No one is required to provide third party verifications. Under the privacy regulation you may provide this data, if you can take reasonable steps to verify that the transaction is one initiated and authorized by the consumer.

However, because of the difficulty in verifying the legitimacy of such transactions, many institutions have stopped performing them.

I would exercise great care before cooperating with such requests.

It is the option of the bank (barring any more restrictive state privacy law) to provide 3rd party verification. As already stated, many banks have chosen to not take such liability.

If your bank does or chooses to provide such info – it is very important to try to establish if the caller is legitimate and has a legitimate need for the info.

You will need to develop your own procedures but questions/actions like this should be asked of the caller:

What is your name/address/phone number? Why do you need this info? Is the customer (account owner) there or know about this request for information? What are you going to do with the information?

After researching the information (and verifying if the business is in the phonebook, reviewing other methods to establish if the caller is legit, even calling your customer), then the bank calls back to the 3rd party.

What is your bank’s tolerance/risk level? Identity theft is a growing crime…

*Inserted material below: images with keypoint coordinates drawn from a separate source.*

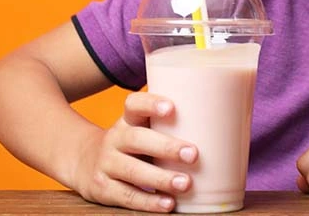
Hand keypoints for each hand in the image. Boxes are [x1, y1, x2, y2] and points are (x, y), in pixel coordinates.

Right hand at [70, 92, 197, 212]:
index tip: (172, 108)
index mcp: (128, 120)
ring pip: (132, 170)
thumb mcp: (141, 129)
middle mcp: (115, 138)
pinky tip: (168, 203)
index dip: (151, 103)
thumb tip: (225, 127)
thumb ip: (169, 127)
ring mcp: (107, 163)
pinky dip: (149, 201)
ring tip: (186, 183)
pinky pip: (127, 195)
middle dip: (166, 147)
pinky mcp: (103, 188)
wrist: (84, 162)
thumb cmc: (131, 144)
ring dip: (160, 178)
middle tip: (193, 154)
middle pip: (137, 139)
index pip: (134, 104)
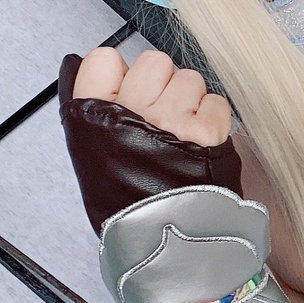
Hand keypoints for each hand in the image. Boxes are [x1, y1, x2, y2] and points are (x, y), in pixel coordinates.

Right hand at [59, 49, 243, 235]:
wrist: (166, 243)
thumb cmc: (129, 204)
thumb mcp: (94, 157)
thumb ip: (94, 109)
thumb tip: (86, 63)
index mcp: (94, 118)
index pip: (104, 59)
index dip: (121, 74)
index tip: (128, 94)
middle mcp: (131, 112)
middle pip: (154, 61)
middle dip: (162, 84)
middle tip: (162, 117)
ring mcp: (171, 119)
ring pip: (190, 78)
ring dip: (191, 102)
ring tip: (183, 137)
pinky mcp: (209, 130)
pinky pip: (217, 102)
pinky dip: (215, 120)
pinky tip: (202, 146)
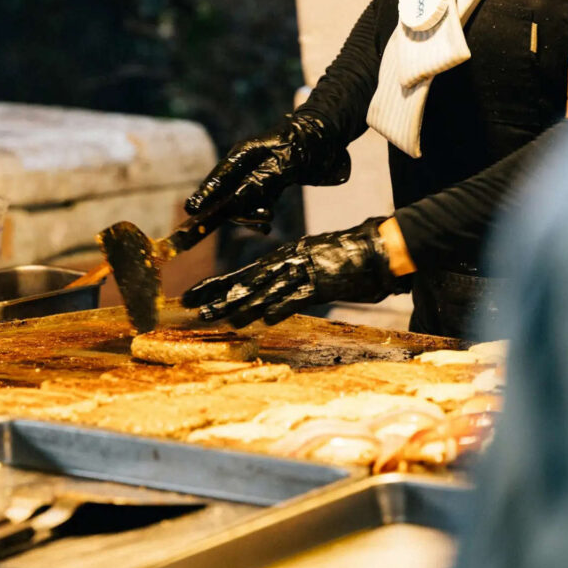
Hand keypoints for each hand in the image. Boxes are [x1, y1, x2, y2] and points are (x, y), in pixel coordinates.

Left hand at [182, 217, 410, 326]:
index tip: (191, 296)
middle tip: (191, 308)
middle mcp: (286, 264)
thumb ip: (287, 283)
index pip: (241, 275)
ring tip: (216, 318)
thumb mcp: (308, 266)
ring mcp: (303, 273)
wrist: (377, 247)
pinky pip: (298, 298)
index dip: (215, 286)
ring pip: (264, 291)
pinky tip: (264, 320)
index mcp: (281, 259)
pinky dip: (281, 308)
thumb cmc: (344, 258)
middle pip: (245, 283)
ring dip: (240, 306)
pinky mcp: (322, 284)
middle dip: (217, 296)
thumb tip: (266, 303)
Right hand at [184, 114, 350, 233]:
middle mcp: (244, 165)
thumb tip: (236, 202)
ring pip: (241, 202)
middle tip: (261, 220)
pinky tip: (266, 225)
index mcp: (244, 153)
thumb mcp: (287, 163)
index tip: (192, 210)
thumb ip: (261, 182)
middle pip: (227, 194)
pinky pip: (255, 204)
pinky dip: (259, 216)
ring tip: (267, 220)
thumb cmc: (307, 143)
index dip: (205, 194)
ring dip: (251, 215)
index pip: (219, 177)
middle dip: (238, 211)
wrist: (330, 135)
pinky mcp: (265, 184)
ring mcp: (254, 175)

As mentioned, privacy allows these verifications, but it is absolutely essential to authenticate the caller's need to know. This is often most easily accomplished by getting a confirmation of the transaction from the customer.

With debit card transactions, I get as much info as possible from the caller about the transaction (name, card number, billing address, shipping address, etc.) Basically all of the stuff the caller wants to verify. If nothing matches- I will tell them that the info doesn't match our records without telling them what is in our records. After all, if the merchant is calling because they suspect fraud, I believe I do my customer the most good by assisting the merchant in stopping the fraudulent transaction quickly.

If they give me info that matches (or a partial match) I do not confirm the match, but I offer to call the merchant back after I have completed my verification. Then, after calling the customer and getting a confirmation, I will return the call to the merchant with the appropriate answer.

A bit out of my element here, but perhaps my comment will prompt a more knowledgable one.

I think the merchant misunderstands the Address Verification System(AVS). The merchant is to include the address (numeric only) in the authorization message for the card issuer to verify. The card issuer is to respond with a "value" based on the address components. The verficiation is required for internet and mail/telephone order transactions.

Use of the automated process allows enables you to know that you are dealing with a merchant - responding to demands over the telephone is not one of the program elements.